Governments and media globally are stepping up to debunk the conspiracy linking 5G mobile technology to coronavirus, which led to some 5G masts being set on fire in Britain last week.
When asked by a reporter about the so called “theory” that 5G telecommunications towers could play a role in the spread of the disease, British Cabinet Officer Minister Michael Gove said: “That is just nonsense, dangerous nonsense as well.”
NHS England’s national medical director, Stephen Powis said the 5G conspiracy idea was fake news with no scientific backing that risked damaging the emergency response to the outbreak.
“The 5G story is complete and utter rubbish, it’s nonsense, it’s the worst kind of fake news,” Powis said. “The reality is that the mobile phone networks are absolutely critical to all of us.”
Dangerous Fake News
Last week South African health minister Dr Zweli Mkhize also spoke out against the ongoing rumours, calling it “fake news” that did not stand up to scrutiny.
“The reality is that 5G is a technology, and coronavirus is an organic infection that is based on a living viral agent,” Mkhize explained.
During a 5G webinar last week, organised by the National Electronics Media Institute of South Africa, Prof Antoine Bagula, from the University of the Western Cape said, “Radio frequency spectrum falls under non-ionizing radiation with low energy/band, this is low risk to human health. Today if you go for an X – ray, which is a form of ionizing radiation, you are covered by lead. You know why? It is because they are following guidelines to ensure that you are not over exposed to radiation.”
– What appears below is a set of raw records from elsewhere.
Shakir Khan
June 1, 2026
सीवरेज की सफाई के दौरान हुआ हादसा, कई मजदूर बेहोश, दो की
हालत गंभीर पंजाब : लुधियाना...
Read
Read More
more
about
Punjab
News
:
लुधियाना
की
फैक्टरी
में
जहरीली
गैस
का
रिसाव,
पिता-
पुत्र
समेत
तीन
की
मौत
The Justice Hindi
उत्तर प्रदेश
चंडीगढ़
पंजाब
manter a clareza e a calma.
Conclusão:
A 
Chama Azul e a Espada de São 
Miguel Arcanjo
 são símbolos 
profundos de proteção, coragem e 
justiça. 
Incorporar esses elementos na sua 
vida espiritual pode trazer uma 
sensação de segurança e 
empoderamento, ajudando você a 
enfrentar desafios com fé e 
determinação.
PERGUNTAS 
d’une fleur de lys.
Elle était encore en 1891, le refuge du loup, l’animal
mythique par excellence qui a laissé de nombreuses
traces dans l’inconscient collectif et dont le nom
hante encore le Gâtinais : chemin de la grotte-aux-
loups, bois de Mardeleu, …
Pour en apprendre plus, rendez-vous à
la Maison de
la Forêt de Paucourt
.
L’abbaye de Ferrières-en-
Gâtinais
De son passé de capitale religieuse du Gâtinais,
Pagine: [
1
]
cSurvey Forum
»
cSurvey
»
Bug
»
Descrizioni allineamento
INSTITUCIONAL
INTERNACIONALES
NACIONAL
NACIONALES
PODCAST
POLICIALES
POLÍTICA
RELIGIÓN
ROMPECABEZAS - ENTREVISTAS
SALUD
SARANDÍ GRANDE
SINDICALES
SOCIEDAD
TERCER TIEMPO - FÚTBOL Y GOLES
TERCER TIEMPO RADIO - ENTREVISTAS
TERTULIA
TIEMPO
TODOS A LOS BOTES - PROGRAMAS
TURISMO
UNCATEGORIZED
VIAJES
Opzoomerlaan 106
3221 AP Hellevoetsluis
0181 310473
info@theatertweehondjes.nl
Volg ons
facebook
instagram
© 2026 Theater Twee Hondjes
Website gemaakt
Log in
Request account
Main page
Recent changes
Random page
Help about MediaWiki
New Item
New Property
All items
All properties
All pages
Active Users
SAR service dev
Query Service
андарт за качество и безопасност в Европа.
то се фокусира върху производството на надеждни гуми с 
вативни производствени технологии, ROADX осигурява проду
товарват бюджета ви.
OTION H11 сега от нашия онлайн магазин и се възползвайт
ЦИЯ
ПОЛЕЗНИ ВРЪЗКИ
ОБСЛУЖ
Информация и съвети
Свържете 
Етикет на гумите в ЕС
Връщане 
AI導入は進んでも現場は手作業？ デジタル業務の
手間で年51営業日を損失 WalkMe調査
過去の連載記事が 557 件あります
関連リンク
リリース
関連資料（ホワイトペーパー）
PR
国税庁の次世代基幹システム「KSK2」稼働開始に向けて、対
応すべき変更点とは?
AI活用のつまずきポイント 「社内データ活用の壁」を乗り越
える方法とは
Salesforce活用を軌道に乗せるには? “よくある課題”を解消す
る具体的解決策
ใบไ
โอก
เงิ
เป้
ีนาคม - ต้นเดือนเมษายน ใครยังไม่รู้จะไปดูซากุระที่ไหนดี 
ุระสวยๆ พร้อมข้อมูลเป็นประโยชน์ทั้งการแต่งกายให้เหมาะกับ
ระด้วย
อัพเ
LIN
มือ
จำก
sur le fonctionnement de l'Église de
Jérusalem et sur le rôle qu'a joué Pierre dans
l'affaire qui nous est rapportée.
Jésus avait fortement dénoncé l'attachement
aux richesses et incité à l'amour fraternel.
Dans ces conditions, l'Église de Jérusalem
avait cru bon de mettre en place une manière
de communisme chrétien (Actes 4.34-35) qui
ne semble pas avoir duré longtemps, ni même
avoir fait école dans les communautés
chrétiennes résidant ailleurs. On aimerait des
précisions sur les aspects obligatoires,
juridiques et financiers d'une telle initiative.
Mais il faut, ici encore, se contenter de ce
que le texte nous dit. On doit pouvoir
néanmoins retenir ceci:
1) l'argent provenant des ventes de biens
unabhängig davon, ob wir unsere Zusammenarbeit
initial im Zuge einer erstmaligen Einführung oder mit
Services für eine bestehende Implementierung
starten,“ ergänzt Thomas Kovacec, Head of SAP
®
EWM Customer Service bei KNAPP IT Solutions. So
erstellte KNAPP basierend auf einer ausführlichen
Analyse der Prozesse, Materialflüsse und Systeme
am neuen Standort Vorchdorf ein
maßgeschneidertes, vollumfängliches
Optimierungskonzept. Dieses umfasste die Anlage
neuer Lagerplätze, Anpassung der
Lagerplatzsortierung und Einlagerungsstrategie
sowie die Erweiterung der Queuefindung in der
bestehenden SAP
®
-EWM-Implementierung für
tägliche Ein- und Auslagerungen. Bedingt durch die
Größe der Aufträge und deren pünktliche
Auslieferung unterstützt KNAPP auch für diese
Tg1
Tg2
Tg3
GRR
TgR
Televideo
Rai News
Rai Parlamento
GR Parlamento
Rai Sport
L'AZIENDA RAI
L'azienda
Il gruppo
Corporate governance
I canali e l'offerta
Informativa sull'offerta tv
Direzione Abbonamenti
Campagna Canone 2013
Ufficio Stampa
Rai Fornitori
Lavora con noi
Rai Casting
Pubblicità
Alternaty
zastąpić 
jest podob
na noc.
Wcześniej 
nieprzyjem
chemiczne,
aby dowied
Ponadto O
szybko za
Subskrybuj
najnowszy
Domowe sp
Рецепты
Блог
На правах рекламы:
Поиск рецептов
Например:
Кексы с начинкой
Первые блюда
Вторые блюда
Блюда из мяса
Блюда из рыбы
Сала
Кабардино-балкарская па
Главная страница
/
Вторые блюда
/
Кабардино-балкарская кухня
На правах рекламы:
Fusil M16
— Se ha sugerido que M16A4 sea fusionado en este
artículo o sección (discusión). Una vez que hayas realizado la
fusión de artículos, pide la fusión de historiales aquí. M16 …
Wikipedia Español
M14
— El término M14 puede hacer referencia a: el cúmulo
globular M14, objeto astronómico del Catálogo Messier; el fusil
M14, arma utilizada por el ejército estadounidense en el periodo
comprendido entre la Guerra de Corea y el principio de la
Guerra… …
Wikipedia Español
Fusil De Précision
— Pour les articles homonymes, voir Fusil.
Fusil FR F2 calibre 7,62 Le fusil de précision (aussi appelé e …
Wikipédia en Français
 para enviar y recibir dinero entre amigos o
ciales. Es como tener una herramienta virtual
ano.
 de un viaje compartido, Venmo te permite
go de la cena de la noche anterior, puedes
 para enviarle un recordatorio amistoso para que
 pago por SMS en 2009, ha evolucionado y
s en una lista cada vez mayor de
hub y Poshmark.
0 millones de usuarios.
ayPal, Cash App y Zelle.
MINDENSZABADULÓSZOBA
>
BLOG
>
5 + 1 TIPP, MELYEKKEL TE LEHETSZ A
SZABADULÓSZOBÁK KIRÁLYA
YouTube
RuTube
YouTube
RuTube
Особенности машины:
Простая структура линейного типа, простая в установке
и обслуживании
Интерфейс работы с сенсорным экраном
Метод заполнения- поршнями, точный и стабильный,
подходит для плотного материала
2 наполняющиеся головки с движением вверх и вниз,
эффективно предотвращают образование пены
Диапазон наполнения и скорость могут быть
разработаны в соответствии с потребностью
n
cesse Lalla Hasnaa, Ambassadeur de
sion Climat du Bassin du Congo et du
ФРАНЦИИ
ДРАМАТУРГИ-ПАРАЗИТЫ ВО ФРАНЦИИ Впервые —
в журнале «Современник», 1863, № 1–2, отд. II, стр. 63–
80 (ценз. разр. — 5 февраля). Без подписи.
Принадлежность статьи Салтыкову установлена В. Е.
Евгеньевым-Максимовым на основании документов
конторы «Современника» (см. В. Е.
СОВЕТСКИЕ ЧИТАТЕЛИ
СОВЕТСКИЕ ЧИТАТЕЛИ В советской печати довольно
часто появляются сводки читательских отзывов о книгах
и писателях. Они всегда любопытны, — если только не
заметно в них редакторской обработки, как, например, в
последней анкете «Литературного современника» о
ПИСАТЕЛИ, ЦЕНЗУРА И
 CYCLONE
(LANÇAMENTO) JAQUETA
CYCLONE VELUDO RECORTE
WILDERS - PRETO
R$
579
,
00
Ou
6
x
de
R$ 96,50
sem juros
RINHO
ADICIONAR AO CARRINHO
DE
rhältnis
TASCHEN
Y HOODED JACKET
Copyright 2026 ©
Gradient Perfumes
During the same webinar, Dick Sono, Chief Director of Radio Frequency Spectrum at the Department of Communications and Digital Technologies also addressed the issue saying, “There are guidelines is to ensure that we do not over expose humans to radiation. 2G, 3G and 4G have been also deployed under the stringent regulations and mobile network operators have followed these in deploying their networks. The same will be applied to 5G networks.”
The fake theories doing the rounds on social media platforms including Facebook, Twitter, YouTube and TikTok, come at a critical time in the pandemic and plays on people’s emotions.
Global communications industry body, the GSMA said: “The telecoms industry is working around the clock to keep vital health, education and emergency services online, businesses running, and friends and families connected. It is deplorable that critical communications infrastructure is being attacked based on outright mistruths. We urge everyone to trust health authorities and rest assured communications technology is safe. There is no link between 5G and Covid-19.”
Fortunately, some of the social media platforms have started to take responsible response.
YouTube has reduced the amount of content spreading conspiracy theories that it recommends to users and removed some of the conspiratorial content, since that could “that could misinform users in harmful ways.”
“We also have clear policies that prohibit videos promoting medically unsubstantiated methods to prevent the coronavirus in place of seeking medical treatment,” a YouTube spokesperson said.
Less Powerful than Visible Light
The conspiracy theories claiming that radiation from 5G towers can lower the body’s immune system has been condemned by the scientific community.
Dr Simon Clarke, associate professor in cellular microbiology at the University of Reading says, “Your immune system can be dipped by all sorts of thing – by being tired one day, or not having a good diet. Those fluctuations aren’t huge but can make you more susceptible to catching viruses.”
He added that radio waves involved in 5G and other mobile phone technology sit on the low frequency end of the electromagnetic spectrum. Less powerful than visible light, they are not strong enough to damage cells – unlike radiation at the higher frequency end of the spectrum which includes the sun’s rays and medical x-rays.